The next big step is to work in tandem with the finance team and convert QoH metrics into dollars. For example, a regression analysis can be conducted with QoH metrics versus company profitability, revenue, and other objectives to determine the real impact that new hires are making to the bottom line. The result is that your QoH metrics will be aligned to critical organizational outcomes, thus demonstrating the ultimate impact of TA efforts on the business, and their value.
Where to start
To develop a more comprehensive TA decision-support capability, start by asking your hiring managers and leaders what outcomes of recruiting they care most about (e.g., Cost to hire? Performance? Retention? Engagement?), then categorize or identify key metrics that help you understand efficiency, effectiveness, and impact. Build on your (most commonly) existing descriptive analysis and reporting to identify which data points and KPIs to mature further.

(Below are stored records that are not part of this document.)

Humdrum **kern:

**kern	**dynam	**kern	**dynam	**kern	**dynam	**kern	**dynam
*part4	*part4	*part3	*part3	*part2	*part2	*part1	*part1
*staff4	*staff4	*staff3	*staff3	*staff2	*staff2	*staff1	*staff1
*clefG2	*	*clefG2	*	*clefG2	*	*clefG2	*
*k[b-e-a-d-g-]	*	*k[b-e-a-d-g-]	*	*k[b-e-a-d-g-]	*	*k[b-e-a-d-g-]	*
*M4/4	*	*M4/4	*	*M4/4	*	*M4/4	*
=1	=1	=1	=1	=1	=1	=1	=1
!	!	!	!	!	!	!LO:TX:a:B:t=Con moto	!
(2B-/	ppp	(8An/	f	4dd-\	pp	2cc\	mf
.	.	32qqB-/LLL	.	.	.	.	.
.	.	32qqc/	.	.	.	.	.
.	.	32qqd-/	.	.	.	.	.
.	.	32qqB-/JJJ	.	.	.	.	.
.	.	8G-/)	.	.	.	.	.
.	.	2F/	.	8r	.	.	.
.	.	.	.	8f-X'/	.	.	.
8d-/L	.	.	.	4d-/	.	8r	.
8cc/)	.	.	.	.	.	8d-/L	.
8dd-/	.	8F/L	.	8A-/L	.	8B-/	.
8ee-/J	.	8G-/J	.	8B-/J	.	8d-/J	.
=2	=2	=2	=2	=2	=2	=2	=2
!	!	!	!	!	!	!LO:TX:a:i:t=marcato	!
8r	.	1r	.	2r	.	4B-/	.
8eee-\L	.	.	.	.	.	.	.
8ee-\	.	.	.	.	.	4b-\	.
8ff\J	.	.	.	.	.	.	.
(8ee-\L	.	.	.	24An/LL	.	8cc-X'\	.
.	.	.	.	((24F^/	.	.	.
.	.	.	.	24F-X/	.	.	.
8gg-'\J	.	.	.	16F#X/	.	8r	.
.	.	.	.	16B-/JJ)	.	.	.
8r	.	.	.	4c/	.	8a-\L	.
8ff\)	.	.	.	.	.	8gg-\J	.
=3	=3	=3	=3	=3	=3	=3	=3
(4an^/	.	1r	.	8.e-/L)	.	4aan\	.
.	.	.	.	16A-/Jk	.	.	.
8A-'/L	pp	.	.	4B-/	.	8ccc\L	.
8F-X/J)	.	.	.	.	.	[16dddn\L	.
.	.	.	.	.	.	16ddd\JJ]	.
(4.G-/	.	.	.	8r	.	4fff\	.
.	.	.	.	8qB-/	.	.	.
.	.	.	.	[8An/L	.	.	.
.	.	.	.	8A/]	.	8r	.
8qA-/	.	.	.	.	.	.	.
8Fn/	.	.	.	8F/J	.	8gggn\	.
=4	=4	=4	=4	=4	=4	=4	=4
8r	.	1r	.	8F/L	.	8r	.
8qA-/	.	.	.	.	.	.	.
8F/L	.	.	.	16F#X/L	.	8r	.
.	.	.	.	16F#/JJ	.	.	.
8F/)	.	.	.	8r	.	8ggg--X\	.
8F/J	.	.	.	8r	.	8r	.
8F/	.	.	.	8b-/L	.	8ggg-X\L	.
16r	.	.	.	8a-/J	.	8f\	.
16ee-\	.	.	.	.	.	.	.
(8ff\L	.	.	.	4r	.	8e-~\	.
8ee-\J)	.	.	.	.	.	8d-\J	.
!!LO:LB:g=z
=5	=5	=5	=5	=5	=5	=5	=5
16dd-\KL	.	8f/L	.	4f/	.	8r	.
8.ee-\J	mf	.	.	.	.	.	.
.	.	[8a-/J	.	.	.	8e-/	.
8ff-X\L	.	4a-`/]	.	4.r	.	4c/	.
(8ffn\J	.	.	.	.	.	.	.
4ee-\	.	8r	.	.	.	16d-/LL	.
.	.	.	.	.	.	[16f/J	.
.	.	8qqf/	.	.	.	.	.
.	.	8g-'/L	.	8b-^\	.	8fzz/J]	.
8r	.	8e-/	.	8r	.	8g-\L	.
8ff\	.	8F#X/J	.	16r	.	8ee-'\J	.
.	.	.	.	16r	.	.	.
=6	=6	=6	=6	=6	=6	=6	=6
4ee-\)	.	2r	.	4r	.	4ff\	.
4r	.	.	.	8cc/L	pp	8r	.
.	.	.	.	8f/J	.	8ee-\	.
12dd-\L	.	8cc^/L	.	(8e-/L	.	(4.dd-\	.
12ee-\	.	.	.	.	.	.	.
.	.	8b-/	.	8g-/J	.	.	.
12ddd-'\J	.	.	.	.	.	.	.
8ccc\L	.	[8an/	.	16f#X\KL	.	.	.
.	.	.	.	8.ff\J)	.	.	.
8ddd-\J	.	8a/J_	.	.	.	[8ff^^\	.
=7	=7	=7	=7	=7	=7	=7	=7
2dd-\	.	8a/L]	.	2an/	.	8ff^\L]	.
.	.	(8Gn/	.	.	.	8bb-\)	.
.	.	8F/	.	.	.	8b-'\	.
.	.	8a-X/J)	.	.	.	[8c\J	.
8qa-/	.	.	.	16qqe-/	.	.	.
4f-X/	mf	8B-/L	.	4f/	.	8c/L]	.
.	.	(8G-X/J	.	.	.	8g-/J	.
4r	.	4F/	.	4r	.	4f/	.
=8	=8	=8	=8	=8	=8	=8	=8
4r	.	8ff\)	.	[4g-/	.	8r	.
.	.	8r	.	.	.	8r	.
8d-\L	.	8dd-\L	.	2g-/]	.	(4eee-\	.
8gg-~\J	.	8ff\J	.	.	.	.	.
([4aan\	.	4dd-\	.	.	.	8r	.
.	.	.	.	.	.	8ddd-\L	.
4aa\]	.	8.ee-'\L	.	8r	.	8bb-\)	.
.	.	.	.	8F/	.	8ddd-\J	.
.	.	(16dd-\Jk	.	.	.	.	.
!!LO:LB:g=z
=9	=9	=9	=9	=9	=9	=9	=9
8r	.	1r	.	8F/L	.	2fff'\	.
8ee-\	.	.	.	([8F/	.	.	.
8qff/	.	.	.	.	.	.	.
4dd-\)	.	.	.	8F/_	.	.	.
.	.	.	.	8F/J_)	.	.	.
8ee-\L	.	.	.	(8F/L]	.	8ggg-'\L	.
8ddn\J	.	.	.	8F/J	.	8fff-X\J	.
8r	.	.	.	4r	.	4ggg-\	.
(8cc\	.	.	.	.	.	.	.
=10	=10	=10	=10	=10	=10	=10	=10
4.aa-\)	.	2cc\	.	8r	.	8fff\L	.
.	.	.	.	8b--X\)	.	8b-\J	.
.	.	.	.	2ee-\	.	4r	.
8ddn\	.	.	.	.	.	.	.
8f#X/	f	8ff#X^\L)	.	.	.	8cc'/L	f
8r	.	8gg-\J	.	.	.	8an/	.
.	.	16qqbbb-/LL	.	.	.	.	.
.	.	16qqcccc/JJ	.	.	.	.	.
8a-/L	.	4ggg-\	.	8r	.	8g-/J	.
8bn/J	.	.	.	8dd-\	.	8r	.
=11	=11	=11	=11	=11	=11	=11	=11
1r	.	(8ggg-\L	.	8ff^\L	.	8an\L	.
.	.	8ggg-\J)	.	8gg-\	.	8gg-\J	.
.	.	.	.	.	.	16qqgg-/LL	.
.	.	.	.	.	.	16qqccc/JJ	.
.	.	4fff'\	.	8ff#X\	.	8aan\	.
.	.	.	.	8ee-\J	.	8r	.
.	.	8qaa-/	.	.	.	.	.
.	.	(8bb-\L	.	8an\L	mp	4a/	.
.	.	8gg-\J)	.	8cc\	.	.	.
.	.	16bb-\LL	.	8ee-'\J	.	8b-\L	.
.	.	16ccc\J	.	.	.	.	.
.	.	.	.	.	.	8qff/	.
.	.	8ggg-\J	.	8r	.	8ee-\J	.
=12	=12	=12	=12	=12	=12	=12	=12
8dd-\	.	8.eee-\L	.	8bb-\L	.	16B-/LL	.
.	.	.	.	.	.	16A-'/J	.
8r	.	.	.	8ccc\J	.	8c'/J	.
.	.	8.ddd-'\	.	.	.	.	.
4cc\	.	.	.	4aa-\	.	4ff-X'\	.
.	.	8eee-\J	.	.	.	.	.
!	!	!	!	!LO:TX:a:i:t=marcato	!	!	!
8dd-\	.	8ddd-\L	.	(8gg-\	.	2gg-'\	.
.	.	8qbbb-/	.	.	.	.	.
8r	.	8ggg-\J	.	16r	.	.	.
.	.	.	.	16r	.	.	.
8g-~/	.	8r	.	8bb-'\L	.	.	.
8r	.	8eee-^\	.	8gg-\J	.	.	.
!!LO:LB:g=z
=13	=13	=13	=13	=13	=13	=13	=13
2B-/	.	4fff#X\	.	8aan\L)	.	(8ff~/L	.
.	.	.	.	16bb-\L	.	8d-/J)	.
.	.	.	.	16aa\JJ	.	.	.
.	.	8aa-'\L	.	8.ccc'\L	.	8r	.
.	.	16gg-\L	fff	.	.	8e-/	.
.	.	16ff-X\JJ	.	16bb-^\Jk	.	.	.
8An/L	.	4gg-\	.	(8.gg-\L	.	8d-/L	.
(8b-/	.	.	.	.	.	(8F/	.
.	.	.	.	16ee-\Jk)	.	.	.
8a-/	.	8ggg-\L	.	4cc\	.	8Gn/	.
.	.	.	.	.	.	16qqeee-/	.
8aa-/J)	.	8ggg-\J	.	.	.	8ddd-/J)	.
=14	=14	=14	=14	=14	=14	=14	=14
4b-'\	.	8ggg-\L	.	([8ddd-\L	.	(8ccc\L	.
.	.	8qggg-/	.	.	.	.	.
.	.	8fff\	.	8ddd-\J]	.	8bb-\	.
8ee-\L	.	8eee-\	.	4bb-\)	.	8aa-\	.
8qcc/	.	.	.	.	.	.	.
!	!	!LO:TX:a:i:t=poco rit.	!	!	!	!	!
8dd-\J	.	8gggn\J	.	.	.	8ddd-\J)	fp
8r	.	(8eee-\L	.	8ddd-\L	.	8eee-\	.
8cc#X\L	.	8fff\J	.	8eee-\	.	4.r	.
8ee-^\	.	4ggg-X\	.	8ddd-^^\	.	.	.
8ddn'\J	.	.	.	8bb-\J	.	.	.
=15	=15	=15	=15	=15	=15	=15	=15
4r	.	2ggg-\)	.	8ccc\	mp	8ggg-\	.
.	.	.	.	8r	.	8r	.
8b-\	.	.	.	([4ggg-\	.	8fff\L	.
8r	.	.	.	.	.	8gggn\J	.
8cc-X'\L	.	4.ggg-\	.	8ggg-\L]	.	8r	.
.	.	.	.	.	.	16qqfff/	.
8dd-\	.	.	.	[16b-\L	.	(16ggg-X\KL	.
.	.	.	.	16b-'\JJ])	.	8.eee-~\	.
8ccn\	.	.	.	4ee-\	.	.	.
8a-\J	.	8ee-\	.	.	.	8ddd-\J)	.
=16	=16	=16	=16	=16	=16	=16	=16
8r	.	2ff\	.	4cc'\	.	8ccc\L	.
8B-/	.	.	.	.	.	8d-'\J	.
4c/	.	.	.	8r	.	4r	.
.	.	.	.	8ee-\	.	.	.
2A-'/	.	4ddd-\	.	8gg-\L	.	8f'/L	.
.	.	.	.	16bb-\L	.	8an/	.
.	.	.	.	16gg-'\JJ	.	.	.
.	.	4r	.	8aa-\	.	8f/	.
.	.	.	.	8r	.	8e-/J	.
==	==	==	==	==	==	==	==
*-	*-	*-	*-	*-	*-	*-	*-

We suggest working with experts to develop more sophisticated approaches using statistical methods.
Our experience suggests that the business will come along on this journey as you jointly learn to interpret the new analyses and then refine the metrics that matter the most, such as cost of quality hire per source, speed to competency, and source of best cultural or retention fit. It all begins with aligning to the business strategy and building a decision-support process that confirms TA’s contribution as a strategic partner that both enables and delivers superior business outcomes.
1 Tom McKeown, “The Top Five Predictive Models for People Analytics,” Forbes.com, August 27, 2018.